PROBLEM TO SOLVE | Repeat the listing that follows exactly. Pictures are not part of the copy.
==== PROVIDED RECORDS ====
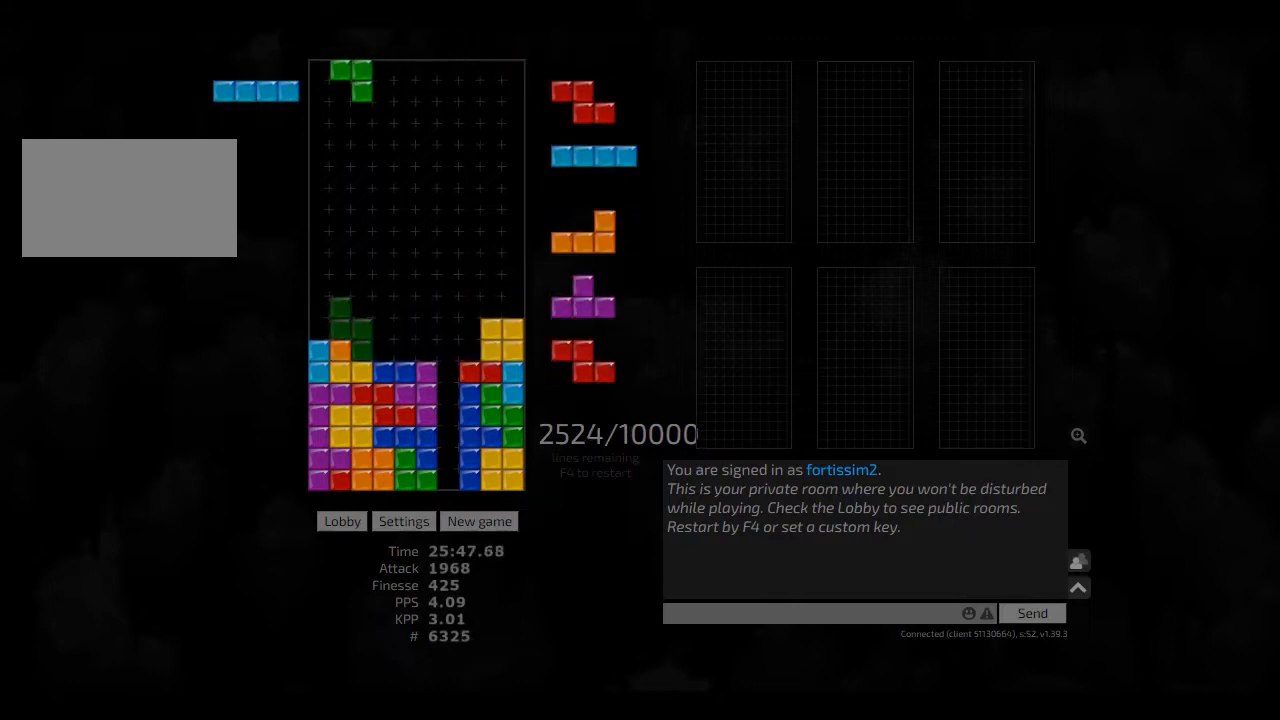
{"keys": ["hd"], "events": [[42, "hd", "down"], [83, "cw", "down"], [83, "right", "down"], [125, "cw", "up"], [125, "hd", "up"], [125, "right", "up"], [208, "right", "down"], [250, "right", "up"], [292, "hd", "down"], [292, "left", "down"], [375, "cw", "down"], [375, "hd", "up"], [417, "left", "up"], [458, "cw", "up"], [458, "hd", "down"]]}
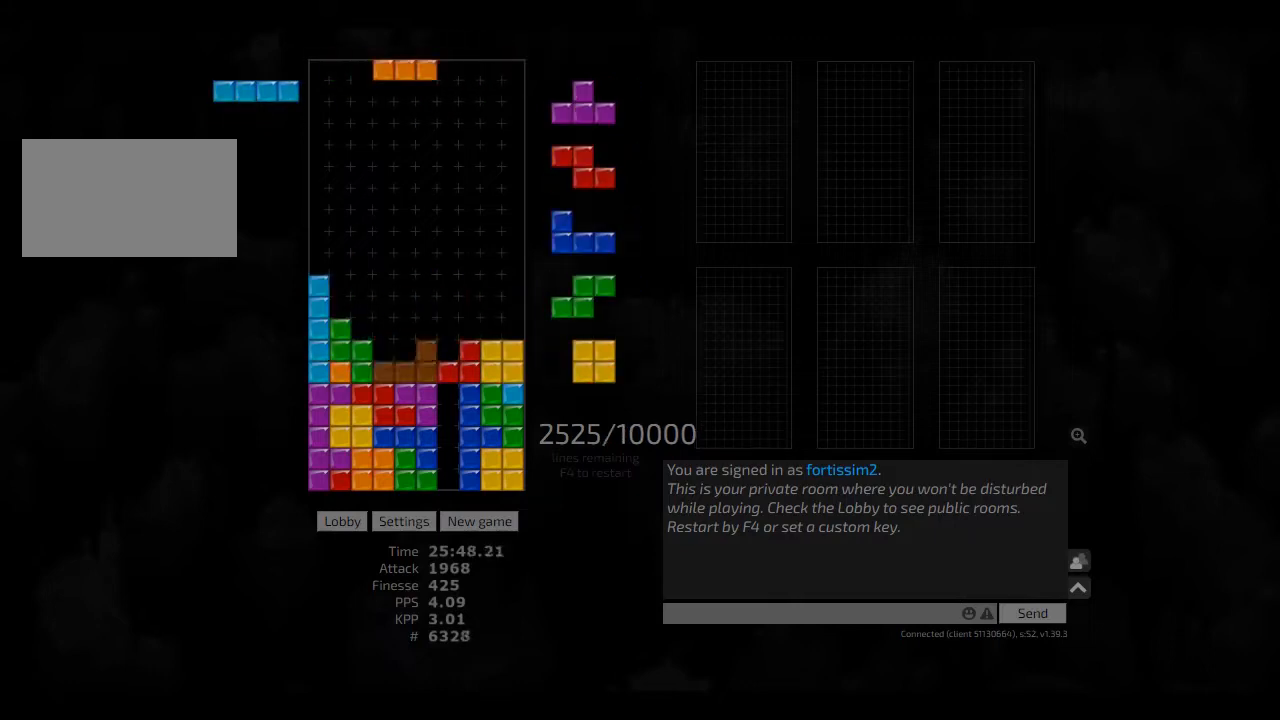
{"keys": ["hd", "right"], "events": [[42, "hd", "up"], [125, "ccw", "down"], [125, "hd", "down"], [167, "left", "down"], [208, "ccw", "up"], [208, "hd", "up"], [250, "hd", "down"], [250, "left", "up"], [292, "cw", "down"], [375, "hd", "up"], [417, "cw", "up"], [417, "hd", "down"], [458, "right", "down"]]}
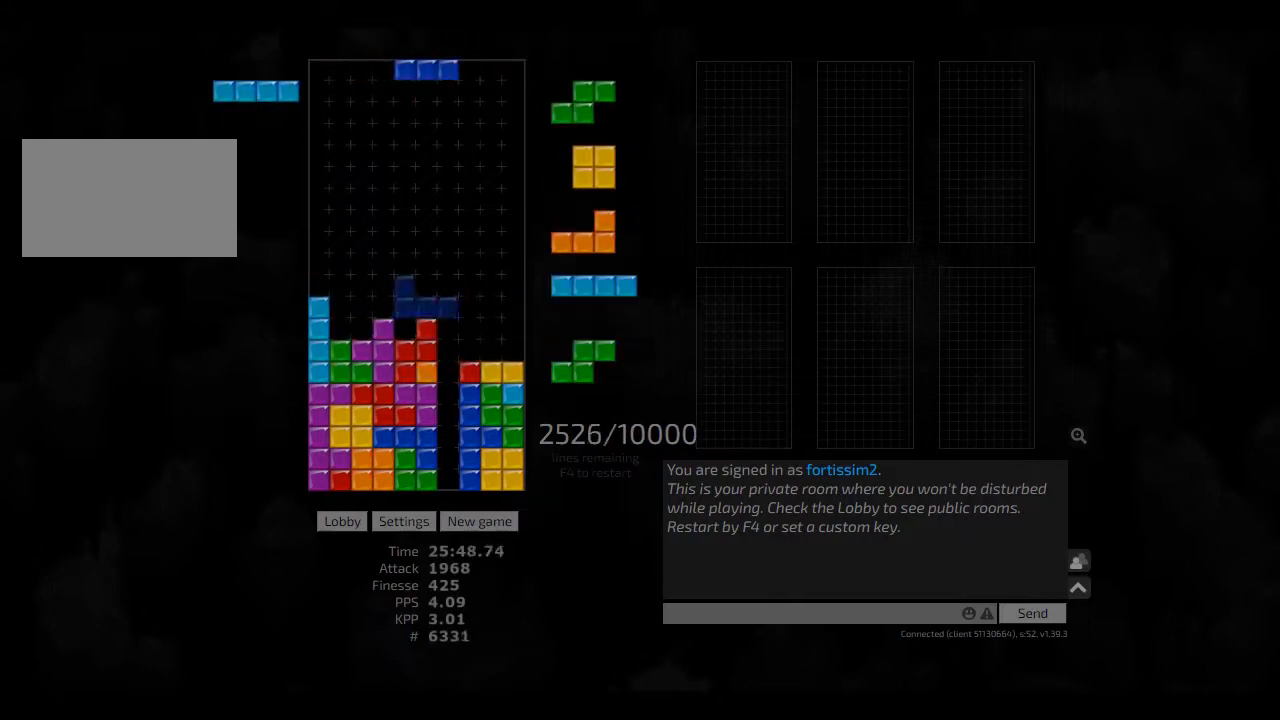
{"keys": ["hd", "right"], "events": [[42, "hd", "up"], [83, "hd", "down"], [83, "right", "up"], [167, "left", "down"], [208, "hd", "up"], [292, "left", "up"], [292, "right", "down"], [333, "right", "up"], [375, "hd", "down"], [417, "hd", "up"], [417, "right", "down"], [500, "hd", "down"]]}
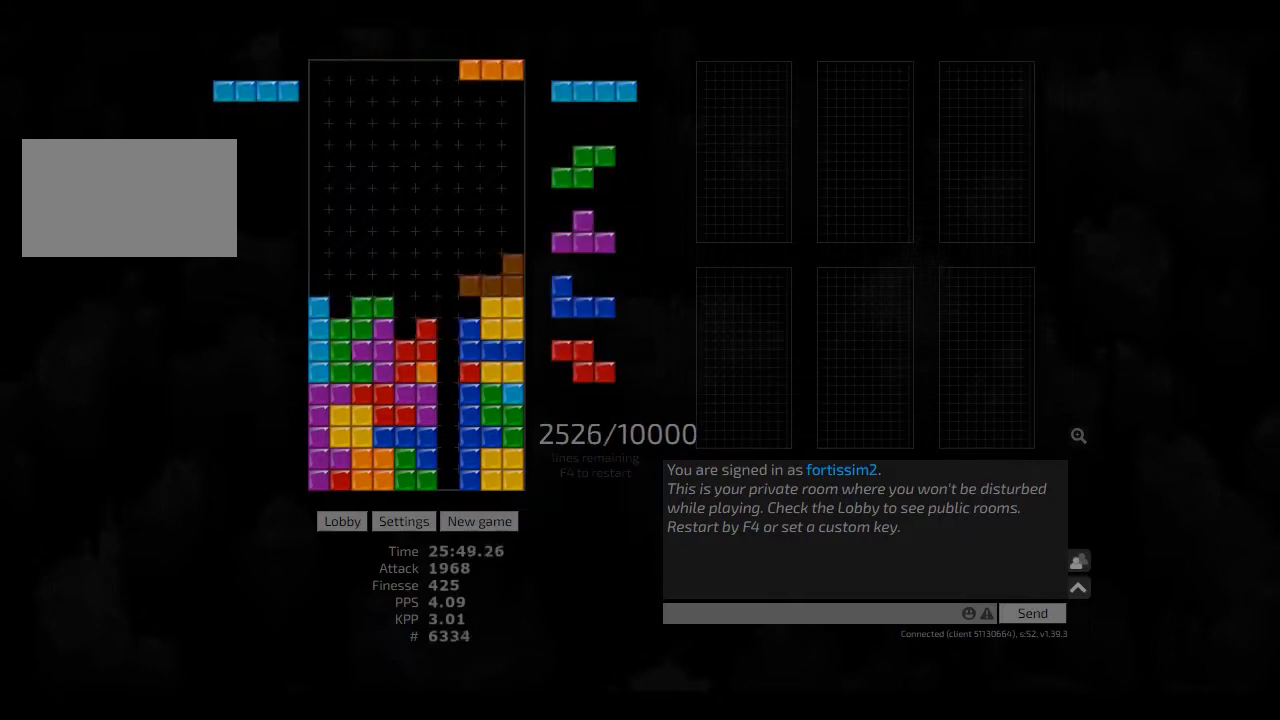
{"keys": [], "events": [[83, "hd", "up"], [83, "right", "up"], [208, "hd", "down"], [250, "hd", "up"], [375, "hd", "down"], [417, "cw", "down"], [417, "hd", "up"], [417, "left", "down"], [500, "cw", "up"], [500, "left", "up"]]}
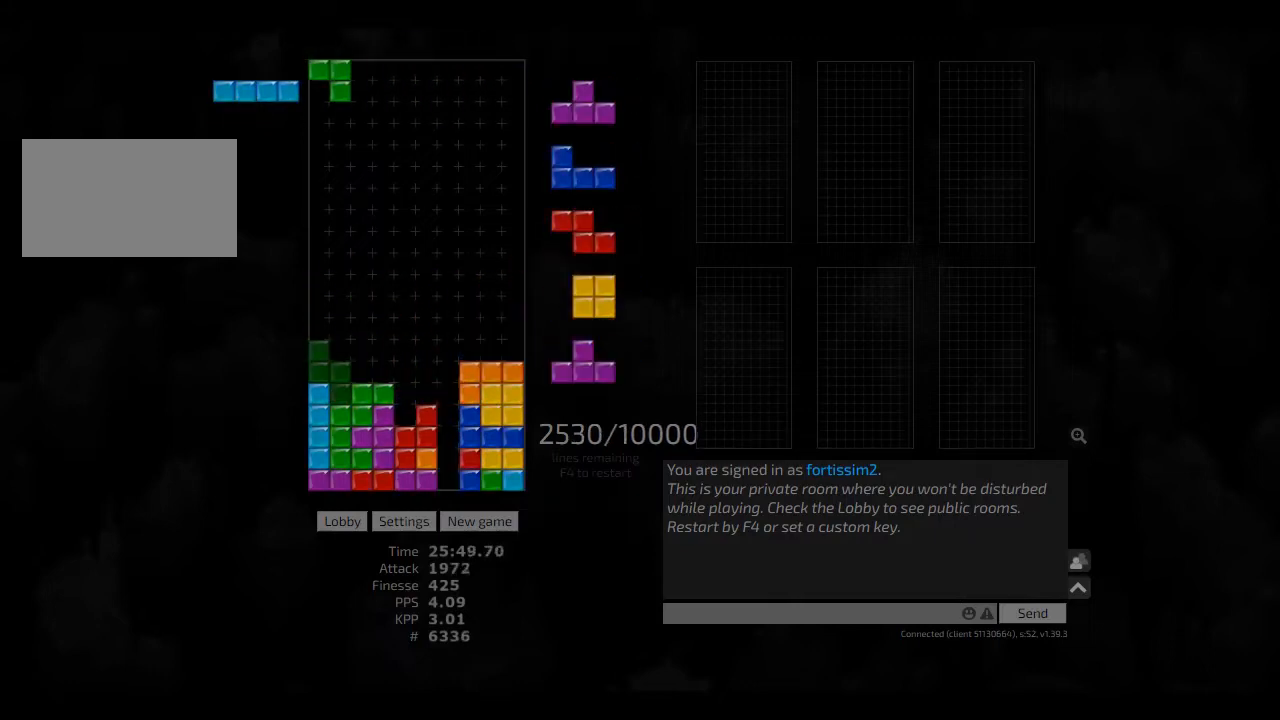
{"keys": ["left", "right"], "events": [[42, "hd", "down"], [83, "cw", "down"], [83, "hd", "up"], [125, "cw", "up"], [208, "hd", "down"], [250, "right", "down"], [292, "hd", "up"], [333, "right", "up"], [375, "hd", "down"], [417, "left", "down"], [458, "hd", "up"], [500, "right", "down"]]}
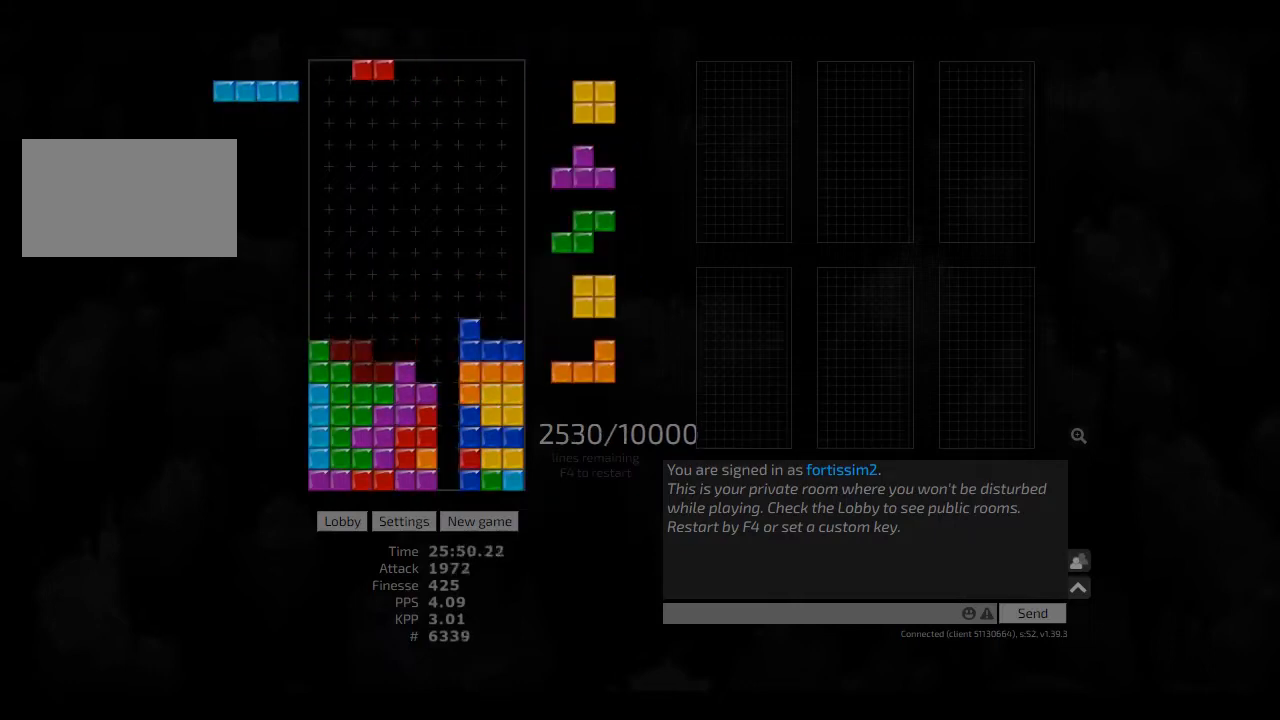
{"keys": ["hd"], "events": [[42, "left", "up"], [83, "hd", "down"], [83, "right", "up"], [125, "right", "down"], [167, "hd", "up"], [250, "right", "up"], [292, "hd", "down"], [375, "cw", "down"], [375, "hd", "up"], [375, "right", "down"], [417, "cw", "up"], [417, "right", "up"], [458, "hd", "down"]]}
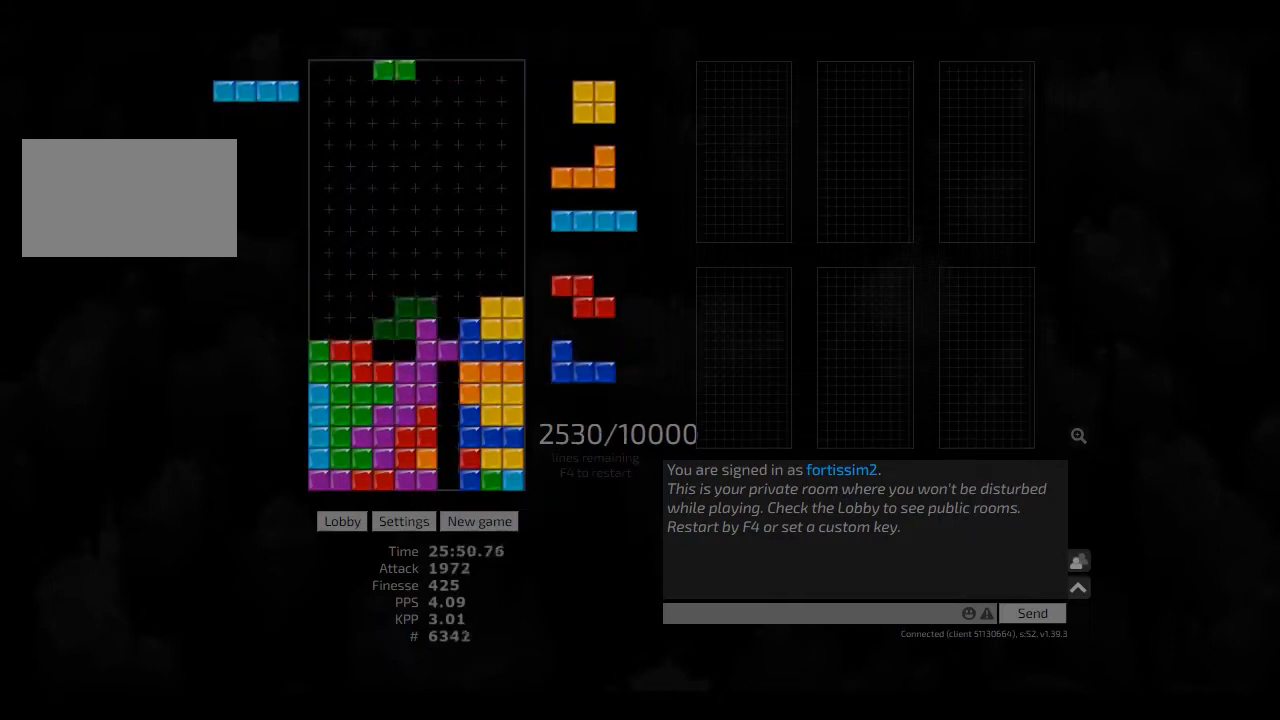
{"keys": [], "events": [[42, "hd", "up"], [125, "hd", "down"], [167, "hd", "up"], [333, "left", "down"], [375, "left", "up"]]}
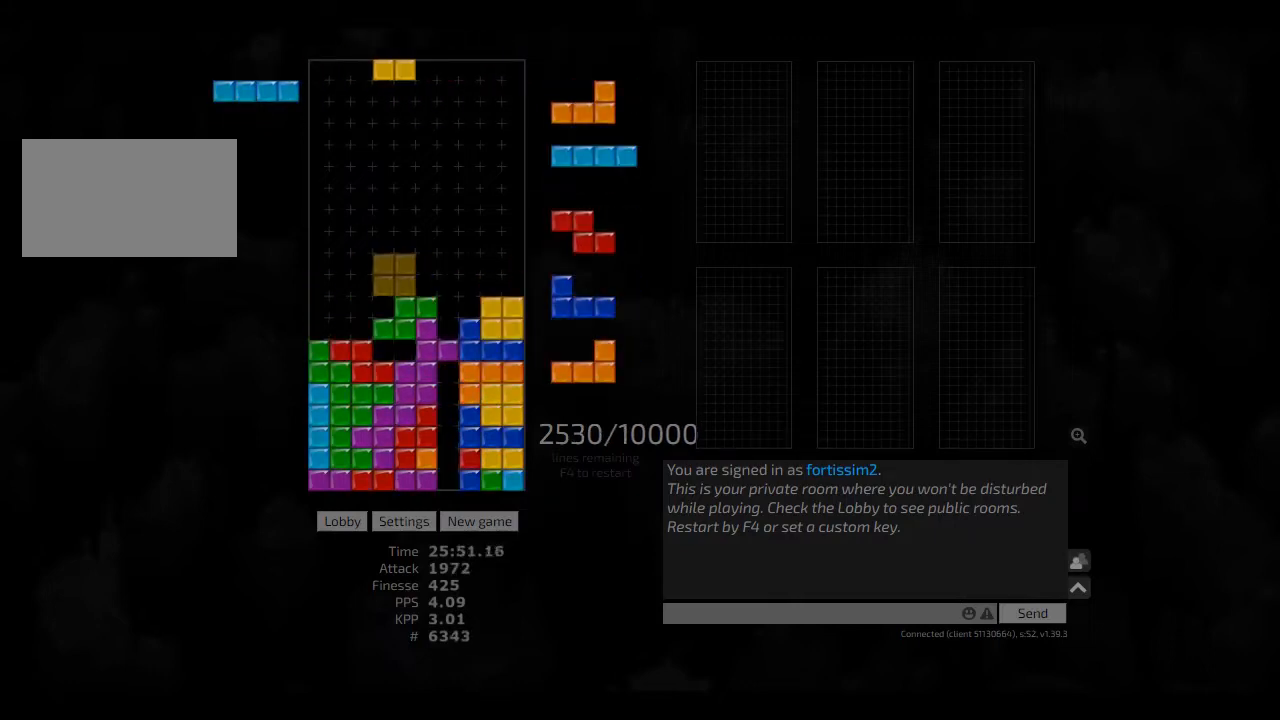
{"keys": [], "events": [[42, "left", "down"], [167, "left", "up"], [208, "right", "down"], [250, "right", "up"], [292, "hd", "down"], [417, "hd", "up"]]}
====
WRITTEN RESPONSE |
{"keys": ["hd"], "events": [[42, "hd", "down"], [83, "cw", "down"], [83, "right", "down"], [125, "cw", "up"], [125, "hd", "up"], [125, "right", "up"], [208, "right", "down"], [250, "right", "up"], [292, "hd", "down"], [292, "left", "down"], [375, "cw", "down"], [375, "hd", "up"], [417, "left", "up"], [458, "cw", "up"], [458, "hd", "down"]]}
{"keys": ["hd", "right"], "events": [[42, "hd", "up"], [125, "ccw", "down"], [125, "hd", "down"], [167, "left", "down"], [208, "ccw", "up"], [208, "hd", "up"], [250, "hd", "down"], [250, "left", "up"], [292, "cw", "down"], [375, "hd", "up"], [417, "cw", "up"], [417, "hd", "down"], [458, "right", "down"]]}
{"keys": ["hd", "right"], "events": [[42, "hd", "up"], [83, "hd", "down"], [83, "right", "up"], [167, "left", "down"], [208, "hd", "up"], [292, "left", "up"], [292, "right", "down"], [333, "right", "up"], [375, "hd", "down"], [417, "hd", "up"], [417, "right", "down"], [500, "hd", "down"]]}
{"keys": [], "events": [[83, "hd", "up"], [83, "right", "up"], [208, "hd", "down"], [250, "hd", "up"], [375, "hd", "down"], [417, "cw", "down"], [417, "hd", "up"], [417, "left", "down"], [500, "cw", "up"], [500, "left", "up"]]}
{"keys": ["left", "right"], "events": [[42, "hd", "down"], [83, "cw", "down"], [83, "hd", "up"], [125, "cw", "up"], [208, "hd", "down"], [250, "right", "down"], [292, "hd", "up"], [333, "right", "up"], [375, "hd", "down"], [417, "left", "down"], [458, "hd", "up"], [500, "right", "down"]]}
{"keys": ["hd"], "events": [[42, "left", "up"], [83, "hd", "down"], [83, "right", "up"], [125, "right", "down"], [167, "hd", "up"], [250, "right", "up"], [292, "hd", "down"], [375, "cw", "down"], [375, "hd", "up"], [375, "right", "down"], [417, "cw", "up"], [417, "right", "up"], [458, "hd", "down"]]}
{"keys": [], "events": [[42, "hd", "up"], [125, "hd", "down"], [167, "hd", "up"], [333, "left", "down"], [375, "left", "up"]]}
{"keys": [], "events": [[42, "left", "down"], [167, "left", "up"], [208, "right", "down"], [250, "right", "up"], [292, "hd", "down"], [417, "hd", "up"]]}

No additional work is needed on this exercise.